**TASK GOAL**
An exact reproduction of the data below is the required answer.

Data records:
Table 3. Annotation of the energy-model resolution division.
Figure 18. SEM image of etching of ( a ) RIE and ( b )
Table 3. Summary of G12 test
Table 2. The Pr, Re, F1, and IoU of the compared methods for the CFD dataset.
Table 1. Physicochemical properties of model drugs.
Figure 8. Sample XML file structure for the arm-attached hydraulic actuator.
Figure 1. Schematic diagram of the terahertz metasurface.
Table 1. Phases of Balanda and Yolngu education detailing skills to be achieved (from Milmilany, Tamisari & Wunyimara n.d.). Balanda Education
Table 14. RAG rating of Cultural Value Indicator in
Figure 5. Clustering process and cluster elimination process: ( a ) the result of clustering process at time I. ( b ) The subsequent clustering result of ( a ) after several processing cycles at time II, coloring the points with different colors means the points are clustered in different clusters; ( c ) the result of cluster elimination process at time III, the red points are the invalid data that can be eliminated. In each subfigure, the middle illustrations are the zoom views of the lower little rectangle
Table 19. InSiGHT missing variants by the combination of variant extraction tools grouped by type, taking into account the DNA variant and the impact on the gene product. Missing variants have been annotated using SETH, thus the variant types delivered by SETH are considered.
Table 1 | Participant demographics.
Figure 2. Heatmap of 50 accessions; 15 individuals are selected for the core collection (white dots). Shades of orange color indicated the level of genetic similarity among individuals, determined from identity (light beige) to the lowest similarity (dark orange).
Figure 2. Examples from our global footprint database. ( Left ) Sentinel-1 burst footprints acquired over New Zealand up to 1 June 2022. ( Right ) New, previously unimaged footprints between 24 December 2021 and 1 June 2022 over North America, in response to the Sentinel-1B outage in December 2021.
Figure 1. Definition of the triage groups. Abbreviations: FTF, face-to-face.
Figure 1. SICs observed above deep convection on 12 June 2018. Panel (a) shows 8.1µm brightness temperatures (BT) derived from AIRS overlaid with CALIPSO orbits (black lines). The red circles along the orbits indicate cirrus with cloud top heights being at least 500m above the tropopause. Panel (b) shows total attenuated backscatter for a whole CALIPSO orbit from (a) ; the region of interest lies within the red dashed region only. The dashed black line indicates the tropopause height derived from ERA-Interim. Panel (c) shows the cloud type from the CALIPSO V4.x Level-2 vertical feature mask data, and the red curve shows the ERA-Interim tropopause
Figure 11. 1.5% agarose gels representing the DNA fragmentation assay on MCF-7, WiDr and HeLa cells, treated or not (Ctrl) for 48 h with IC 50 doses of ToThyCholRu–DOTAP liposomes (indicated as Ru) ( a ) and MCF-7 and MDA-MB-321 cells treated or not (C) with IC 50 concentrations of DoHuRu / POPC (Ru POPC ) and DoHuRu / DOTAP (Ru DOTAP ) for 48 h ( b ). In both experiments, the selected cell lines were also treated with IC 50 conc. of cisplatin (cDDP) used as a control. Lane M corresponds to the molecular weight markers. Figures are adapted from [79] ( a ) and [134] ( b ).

**TASK SOLUTION**
Table 3. Annotation of the energy-model resolution division.
Figure 18. SEM image of etching of ( a ) RIE and ( b )
Table 3. Summary of G12 test
Table 2. The Pr, Re, F1, and IoU of the compared methods for the CFD dataset.
Table 1. Physicochemical properties of model drugs.
Figure 8. Sample XML file structure for the arm-attached hydraulic actuator.
Figure 1. Schematic diagram of the terahertz metasurface.
Table 1. Phases of Balanda and Yolngu education detailing skills to be achieved (from Milmilany, Tamisari & Wunyimara n.d.). Balanda Education
Table 14. RAG rating of Cultural Value Indicator in
Figure 5. Clustering process and cluster elimination process: ( a ) the result of clustering process at time I. ( b ) The subsequent clustering result of ( a ) after several processing cycles at time II, coloring the points with different colors means the points are clustered in different clusters; ( c ) the result of cluster elimination process at time III, the red points are the invalid data that can be eliminated. In each subfigure, the middle illustrations are the zoom views of the lower little rectangle
Table 19. InSiGHT missing variants by the combination of variant extraction tools grouped by type, taking into account the DNA variant and the impact on the gene product. Missing variants have been annotated using SETH, thus the variant types delivered by SETH are considered.
Table 1 | Participant demographics.
Figure 2. Heatmap of 50 accessions; 15 individuals are selected for the core collection (white dots). Shades of orange color indicated the level of genetic similarity among individuals, determined from identity (light beige) to the lowest similarity (dark orange).
Figure 2. Examples from our global footprint database. ( Left ) Sentinel-1 burst footprints acquired over New Zealand up to 1 June 2022. ( Right ) New, previously unimaged footprints between 24 December 2021 and 1 June 2022 over North America, in response to the Sentinel-1B outage in December 2021.
Figure 1. Definition of the triage groups. Abbreviations: FTF, face-to-face.
Figure 1. SICs observed above deep convection on 12 June 2018. Panel (a) shows 8.1µm brightness temperatures (BT) derived from AIRS overlaid with CALIPSO orbits (black lines). The red circles along the orbits indicate cirrus with cloud top heights being at least 500m above the tropopause. Panel (b) shows total attenuated backscatter for a whole CALIPSO orbit from (a) ; the region of interest lies within the red dashed region only. The dashed black line indicates the tropopause height derived from ERA-Interim. Panel (c) shows the cloud type from the CALIPSO V4.x Level-2 vertical feature mask data, and the red curve shows the ERA-Interim tropopause
Figure 11. 1.5% agarose gels representing the DNA fragmentation assay on MCF-7, WiDr and HeLa cells, treated or not (Ctrl) for 48 h with IC 50 doses of ToThyCholRu–DOTAP liposomes (indicated as Ru) ( a ) and MCF-7 and MDA-MB-321 cells treated or not (C) with IC 50 concentrations of DoHuRu / POPC (Ru POPC ) and DoHuRu / DOTAP (Ru DOTAP ) for 48 h ( b ). In both experiments, the selected cell lines were also treated with IC 50 conc. of cisplatin (cDDP) used as a control. Lane M corresponds to the molecular weight markers. Figures are adapted from [79] ( a ) and [134] ( b ).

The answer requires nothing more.